This article in the New York Times discusses a trend i have been noticing for some time: pornified Halloween costumes.
If there is any doubt about the porn industry’s impact on costumes, just notice that in the picture accompanying the article the Playboy logo is on the witches’ hat. Near my house is a Halloween costume store that has a poster in its window featuring a sexy schoolgirl costume that also features the Playboy logo.
There’s something wrong with us if that doesn’t concern us.
Playboy and underage schoolgirls.
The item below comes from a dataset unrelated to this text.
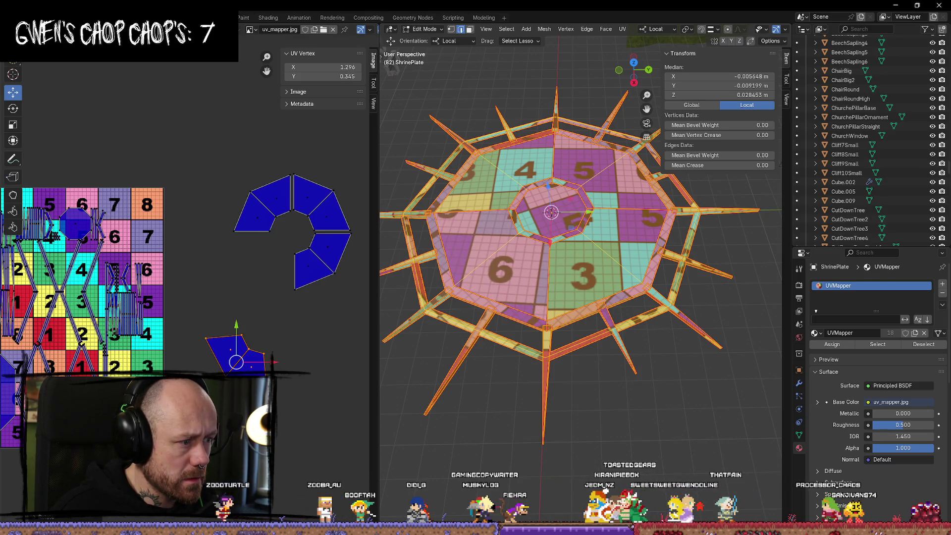
scroll(192, 289, down, 2)
Switch the viewport to Top view and unwrap the plate's UVs again
scroll(540, 241, down, 5)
Seriously.
The author of the Times piece asks this question:
But the abundance of risqué costumes that will be shrink-wrapped around legions of women come Oct. 31 prompts a larger question: Why have so many girls grown up to trade in Wonder Woman costumes for little more than Wonderbras?
The author also makes the point that many women’s costumes, “with their frilly baby-doll dresses and high-heeled Mary Janes, also evoke male Lolita fantasies and reinforce the larger cultural message that younger is hotter.” Of course they do, because in a hypersexualized society awash in pornography, there is no place for real bodies that are subject to the natural aging process.
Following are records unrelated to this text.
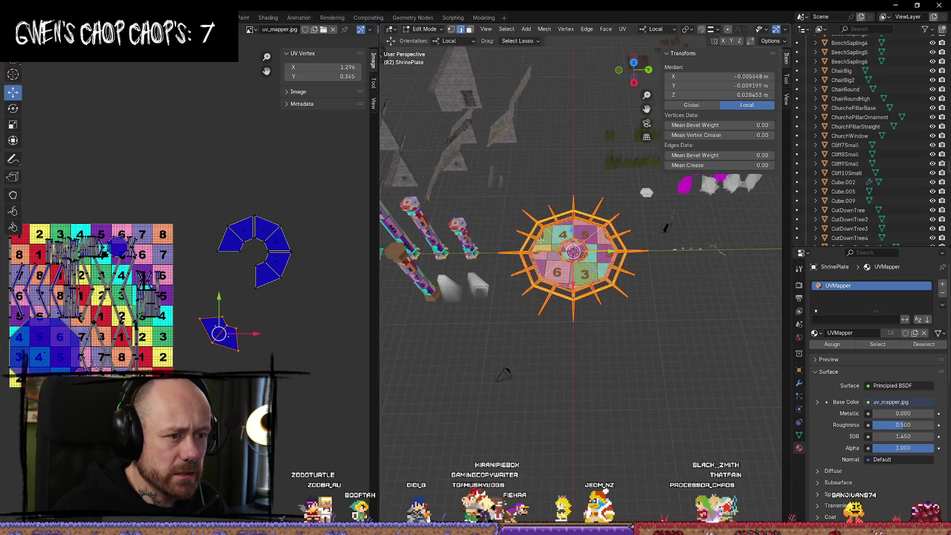
scroll(541, 240, down, 1)
click(634, 68)
scroll(647, 272, up, 3)
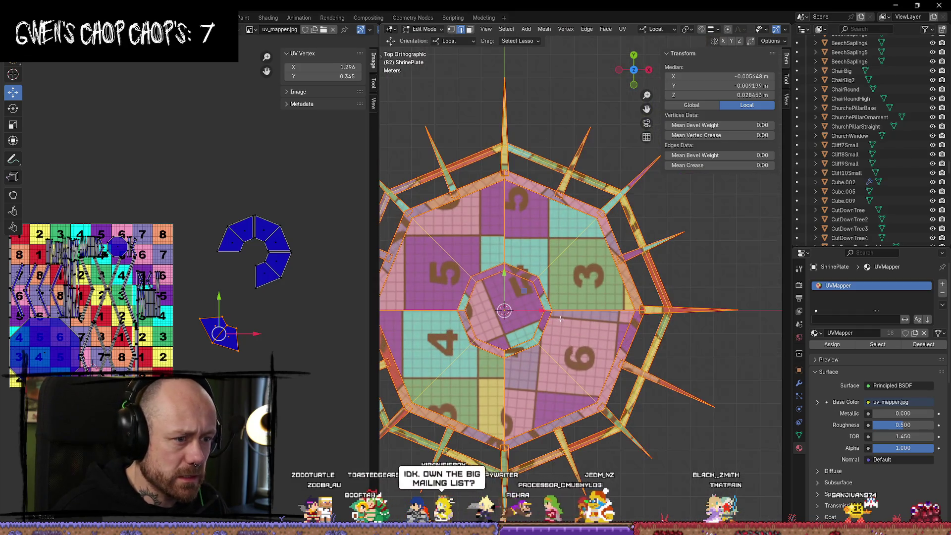
scroll(630, 282, down, 2)
key(u)
mouse_move(630, 285)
Probably the most salient point of the article was this one, made by Tanda Word — a 26-year-old graduate student — who wrote a piece about the sexualized Halloween costumes for her school newspaper:
I think it’s damaging because it’s not just one night a year,” she said. “If it’s all the costume manufacturers make, I think it says something bigger about the culture as a whole.
It does say something bigger about the culture as a whole. It says that we are simultaneously confused about sex and consumed with an insatiable desire to sexualize as much of life as possible. Sex is what our culture worships.
We are so confused that we sexualize Disney characters, and storybook characters, and schoolgirls. We are so consumed with sex that we sexualize police officers, and referees and pirates. The world of pornography has been doing this for a long time, but mainstream culture’s full endorsement of this sexualization is something altogether different.
These sexy costumes aren’t new as of this year. But at the same time, the Times article points out that there has been an emergence of “ultrasexy” costumes in the last couple of years, according to Christa Getz, the purchasing director for BuyCostumes.com. Getz says that, “Probably over 90 to 95 percent of our female costumes have a flirty edge to them.” She also said that sexy costumes are so popular the company had to break its “sexy” category into three subdivisions this year.